この映画はその神学的核心を、言葉ではなく「肉体の裂け目」として、我々の前に突きつけてくる。


あまりにも血に塗れた十字架の道

イエスが兵士たちに捕らえられたあとは、福音書に忠実な受難の物語が続く。裁き、侮辱、茨の冠、鞭打ち、十字架の道行き、そしてゴルゴダの丘での磔刑。

この映画が大きな論争を呼んだ理由は、こうした暴力描写があまりにもリアルで、過激で、観るに堪えないほどだったからだ。

筆者自身、初めてこの映画を観たとき、途中で目を背けた。あまりにも生々しく、容赦がなく、「もう二度と観ない」とさえ思った。だが、16年を経てあらためて向き合ったとき、そこには以前には見えなかったものが映っていた。

それは、イエスがなぜこんなにも傷つき、血を流さねばならなかったのかという問いであり、それは私自身に突きつけられた内的な審問だった。


十字架刑と鞭打ちは本当にこんなに酷かったのか?

古代ローマの十字架刑は、単なる処刑法ではなく、見せしめと屈辱と拷問を兼ね備えた「死の演出」である。鞭打ちは、金属や骨のついた鞭で肉を裂くものであり、現代の感覚では想像を絶する。

この映画における描写は、誇張されているという声もある。しかし筆者は「誇張」と「真実」のあいだを50:50で揺れ動く。

むしろ現代の我々が、キリストの受難をあまりに綺麗な象徴、あるいは抽象的な神話のように捉えてしまっていたことにこそ、問題があるのではないか。信仰とは「受難を忘れること」ではなく、「それを直視すること」なのだという声が、この映画の背後から聞こえてくる。


神の子羊の血は、現代の我々にも降りかかる

この映画は、宗教を信じる者にとっても、そうでない者にとっても、強烈な問いを投げかける。

「人がここまで痛めつけられる必要があるのか?」

「信仰とは、耐え忍ぶことなのか?」

「この血に、意味はあるのか?」

ある外国の女性は、この映画を観たショックで心臓発作を起こし、亡くなったという。決して気軽に観ることはすすめない。だが、これを観たあとには、何かが心の中で変わっているはずだ。

それは罪の意識かもしれないし、祈りのようなものかもしれない。あるいは、ただ静かな絶句かもしれない。


結びに──見るという十字架

『パッション』は、「見ること」が一つの受難であることを教えてくれる映画だ。観客は傍観者であることを赦されず、知らぬ間にその苦しみの目撃者として、無言のうちに参与させられる。

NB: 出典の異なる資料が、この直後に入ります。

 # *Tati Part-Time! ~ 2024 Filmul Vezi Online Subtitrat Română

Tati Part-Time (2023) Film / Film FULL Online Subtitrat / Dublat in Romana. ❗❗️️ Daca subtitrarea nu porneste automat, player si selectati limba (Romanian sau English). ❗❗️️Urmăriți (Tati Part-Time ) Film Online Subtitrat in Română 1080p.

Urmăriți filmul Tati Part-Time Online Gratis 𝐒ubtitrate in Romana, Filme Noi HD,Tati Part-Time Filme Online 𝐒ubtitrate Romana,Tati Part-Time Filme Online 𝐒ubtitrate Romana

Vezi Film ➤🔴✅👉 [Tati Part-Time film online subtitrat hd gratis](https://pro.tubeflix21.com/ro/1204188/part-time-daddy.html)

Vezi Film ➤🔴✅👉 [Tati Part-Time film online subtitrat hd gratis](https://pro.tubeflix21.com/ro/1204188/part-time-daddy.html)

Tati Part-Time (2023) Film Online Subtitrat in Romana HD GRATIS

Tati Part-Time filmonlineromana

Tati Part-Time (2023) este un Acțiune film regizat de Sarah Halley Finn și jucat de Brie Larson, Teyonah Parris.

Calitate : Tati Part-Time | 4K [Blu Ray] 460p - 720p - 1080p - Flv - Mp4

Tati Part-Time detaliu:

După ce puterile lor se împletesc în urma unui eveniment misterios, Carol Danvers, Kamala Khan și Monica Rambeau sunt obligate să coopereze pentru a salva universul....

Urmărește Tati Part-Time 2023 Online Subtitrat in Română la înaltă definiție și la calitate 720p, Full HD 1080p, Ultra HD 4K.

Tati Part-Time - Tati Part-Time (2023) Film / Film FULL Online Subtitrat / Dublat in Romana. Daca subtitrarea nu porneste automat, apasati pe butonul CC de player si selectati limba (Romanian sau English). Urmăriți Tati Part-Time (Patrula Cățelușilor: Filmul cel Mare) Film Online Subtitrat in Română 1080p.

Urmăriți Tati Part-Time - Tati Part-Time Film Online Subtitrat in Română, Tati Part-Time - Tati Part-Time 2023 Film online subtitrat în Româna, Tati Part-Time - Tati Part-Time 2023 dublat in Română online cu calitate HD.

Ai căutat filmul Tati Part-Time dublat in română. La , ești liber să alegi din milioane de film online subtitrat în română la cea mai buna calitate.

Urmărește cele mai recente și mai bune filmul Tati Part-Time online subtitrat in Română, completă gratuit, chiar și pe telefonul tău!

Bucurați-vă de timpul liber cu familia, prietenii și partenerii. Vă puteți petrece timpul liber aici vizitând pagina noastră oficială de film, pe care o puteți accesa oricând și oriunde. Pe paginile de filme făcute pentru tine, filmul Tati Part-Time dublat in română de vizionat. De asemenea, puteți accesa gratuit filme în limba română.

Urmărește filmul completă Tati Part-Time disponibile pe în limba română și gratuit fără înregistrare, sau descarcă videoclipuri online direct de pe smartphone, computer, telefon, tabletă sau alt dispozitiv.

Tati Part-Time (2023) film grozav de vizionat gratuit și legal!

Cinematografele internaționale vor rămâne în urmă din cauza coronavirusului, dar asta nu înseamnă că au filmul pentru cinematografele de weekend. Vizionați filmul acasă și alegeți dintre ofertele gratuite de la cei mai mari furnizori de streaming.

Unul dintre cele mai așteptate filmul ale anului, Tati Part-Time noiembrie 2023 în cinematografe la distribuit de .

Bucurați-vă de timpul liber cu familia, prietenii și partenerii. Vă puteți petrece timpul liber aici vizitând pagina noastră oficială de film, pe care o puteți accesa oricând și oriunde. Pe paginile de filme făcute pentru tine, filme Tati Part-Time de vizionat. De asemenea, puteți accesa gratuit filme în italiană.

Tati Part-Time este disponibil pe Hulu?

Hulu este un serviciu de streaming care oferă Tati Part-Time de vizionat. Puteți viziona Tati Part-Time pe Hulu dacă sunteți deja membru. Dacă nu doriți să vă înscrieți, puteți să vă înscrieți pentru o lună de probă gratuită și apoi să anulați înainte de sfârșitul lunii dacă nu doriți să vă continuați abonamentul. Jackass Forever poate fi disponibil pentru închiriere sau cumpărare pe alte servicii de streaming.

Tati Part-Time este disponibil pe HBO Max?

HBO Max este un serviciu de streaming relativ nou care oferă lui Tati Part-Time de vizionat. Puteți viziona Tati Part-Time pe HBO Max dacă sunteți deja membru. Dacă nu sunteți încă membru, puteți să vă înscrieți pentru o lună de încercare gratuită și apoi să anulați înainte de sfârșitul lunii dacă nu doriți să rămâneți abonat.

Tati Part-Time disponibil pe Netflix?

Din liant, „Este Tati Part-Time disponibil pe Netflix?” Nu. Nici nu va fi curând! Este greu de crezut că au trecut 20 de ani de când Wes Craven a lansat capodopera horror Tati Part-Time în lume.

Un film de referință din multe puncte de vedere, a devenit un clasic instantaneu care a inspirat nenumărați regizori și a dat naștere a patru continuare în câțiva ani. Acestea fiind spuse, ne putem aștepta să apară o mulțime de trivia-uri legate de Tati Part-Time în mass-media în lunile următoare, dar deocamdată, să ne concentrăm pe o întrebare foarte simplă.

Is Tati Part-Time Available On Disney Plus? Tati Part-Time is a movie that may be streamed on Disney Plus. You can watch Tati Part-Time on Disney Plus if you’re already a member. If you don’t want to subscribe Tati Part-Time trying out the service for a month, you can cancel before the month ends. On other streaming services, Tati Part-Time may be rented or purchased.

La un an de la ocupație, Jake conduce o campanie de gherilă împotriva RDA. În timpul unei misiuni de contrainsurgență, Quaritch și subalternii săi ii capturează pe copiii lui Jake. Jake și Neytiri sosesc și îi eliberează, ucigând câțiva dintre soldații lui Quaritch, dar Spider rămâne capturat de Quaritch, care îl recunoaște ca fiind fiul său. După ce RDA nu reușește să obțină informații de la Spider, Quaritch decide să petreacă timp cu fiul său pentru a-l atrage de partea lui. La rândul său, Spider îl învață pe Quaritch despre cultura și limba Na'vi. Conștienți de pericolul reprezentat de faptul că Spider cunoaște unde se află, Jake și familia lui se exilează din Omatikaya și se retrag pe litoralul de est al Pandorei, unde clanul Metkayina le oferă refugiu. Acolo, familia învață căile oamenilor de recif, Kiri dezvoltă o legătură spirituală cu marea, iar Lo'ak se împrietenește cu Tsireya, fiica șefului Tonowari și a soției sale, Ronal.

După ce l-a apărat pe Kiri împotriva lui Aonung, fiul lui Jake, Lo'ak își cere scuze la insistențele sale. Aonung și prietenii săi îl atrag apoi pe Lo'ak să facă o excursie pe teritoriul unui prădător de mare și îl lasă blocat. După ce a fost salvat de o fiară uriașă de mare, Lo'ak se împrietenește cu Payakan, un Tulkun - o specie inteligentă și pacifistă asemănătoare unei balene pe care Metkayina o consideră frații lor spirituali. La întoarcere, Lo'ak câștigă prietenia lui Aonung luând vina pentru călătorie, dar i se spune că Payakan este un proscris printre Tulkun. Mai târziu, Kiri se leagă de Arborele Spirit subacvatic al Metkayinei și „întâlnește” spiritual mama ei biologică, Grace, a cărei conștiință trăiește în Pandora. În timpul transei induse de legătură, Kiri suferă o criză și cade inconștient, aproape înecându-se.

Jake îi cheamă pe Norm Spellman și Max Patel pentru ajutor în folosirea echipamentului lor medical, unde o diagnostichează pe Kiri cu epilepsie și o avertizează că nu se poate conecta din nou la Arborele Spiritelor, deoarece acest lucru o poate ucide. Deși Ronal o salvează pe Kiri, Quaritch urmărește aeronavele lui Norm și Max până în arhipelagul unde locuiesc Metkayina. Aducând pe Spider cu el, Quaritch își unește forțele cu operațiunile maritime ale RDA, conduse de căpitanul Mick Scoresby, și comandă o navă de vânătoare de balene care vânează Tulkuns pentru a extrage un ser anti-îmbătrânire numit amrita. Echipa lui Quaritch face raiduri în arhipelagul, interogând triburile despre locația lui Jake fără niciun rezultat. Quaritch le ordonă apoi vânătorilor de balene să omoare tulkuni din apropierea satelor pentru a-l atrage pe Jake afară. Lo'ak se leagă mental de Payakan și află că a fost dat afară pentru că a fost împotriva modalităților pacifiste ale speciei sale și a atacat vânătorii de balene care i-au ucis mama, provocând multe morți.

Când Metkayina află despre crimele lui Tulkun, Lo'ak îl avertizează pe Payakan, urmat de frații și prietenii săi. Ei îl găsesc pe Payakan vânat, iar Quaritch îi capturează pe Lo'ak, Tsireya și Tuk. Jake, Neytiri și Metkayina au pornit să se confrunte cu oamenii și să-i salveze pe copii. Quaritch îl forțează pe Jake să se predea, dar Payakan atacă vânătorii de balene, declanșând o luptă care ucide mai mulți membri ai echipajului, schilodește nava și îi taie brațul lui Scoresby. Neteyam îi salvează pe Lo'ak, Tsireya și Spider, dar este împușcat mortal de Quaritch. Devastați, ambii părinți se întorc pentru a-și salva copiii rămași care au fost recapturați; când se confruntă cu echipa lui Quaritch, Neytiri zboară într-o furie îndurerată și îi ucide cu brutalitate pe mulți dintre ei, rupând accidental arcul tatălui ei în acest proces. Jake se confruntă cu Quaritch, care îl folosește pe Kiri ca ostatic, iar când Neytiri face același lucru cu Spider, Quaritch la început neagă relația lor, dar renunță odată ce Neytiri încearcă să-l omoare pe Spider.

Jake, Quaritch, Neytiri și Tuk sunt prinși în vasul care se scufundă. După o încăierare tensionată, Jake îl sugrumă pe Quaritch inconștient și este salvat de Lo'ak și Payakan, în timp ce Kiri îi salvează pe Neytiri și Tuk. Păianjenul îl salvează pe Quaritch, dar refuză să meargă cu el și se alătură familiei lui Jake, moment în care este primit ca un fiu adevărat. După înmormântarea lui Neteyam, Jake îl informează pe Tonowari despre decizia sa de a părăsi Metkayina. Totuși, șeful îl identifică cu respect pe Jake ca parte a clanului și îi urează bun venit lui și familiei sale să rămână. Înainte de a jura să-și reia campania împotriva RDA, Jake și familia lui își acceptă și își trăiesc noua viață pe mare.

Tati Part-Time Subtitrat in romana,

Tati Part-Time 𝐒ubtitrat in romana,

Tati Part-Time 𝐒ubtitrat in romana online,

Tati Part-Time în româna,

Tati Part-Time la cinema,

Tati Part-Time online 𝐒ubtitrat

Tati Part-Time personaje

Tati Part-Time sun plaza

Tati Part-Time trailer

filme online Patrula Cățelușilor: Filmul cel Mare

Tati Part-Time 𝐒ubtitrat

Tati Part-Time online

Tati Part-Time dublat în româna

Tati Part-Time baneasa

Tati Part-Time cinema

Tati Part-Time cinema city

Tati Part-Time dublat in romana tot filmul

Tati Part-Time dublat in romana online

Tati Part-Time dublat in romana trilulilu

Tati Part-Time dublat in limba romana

イエス・キリストは「神の言葉が肉となってこの世に来た存在(ロゴスの受肉)」である。メル・ギブソンはそのロゴスを、血と肉と骨の現実に再び呼び戻した。まるでスクリーンそのものが、裂かれた幕(ヴェール)であるかのように。

その幕の向こうに何を見るか──それは、あなた自身の信仰の問題である。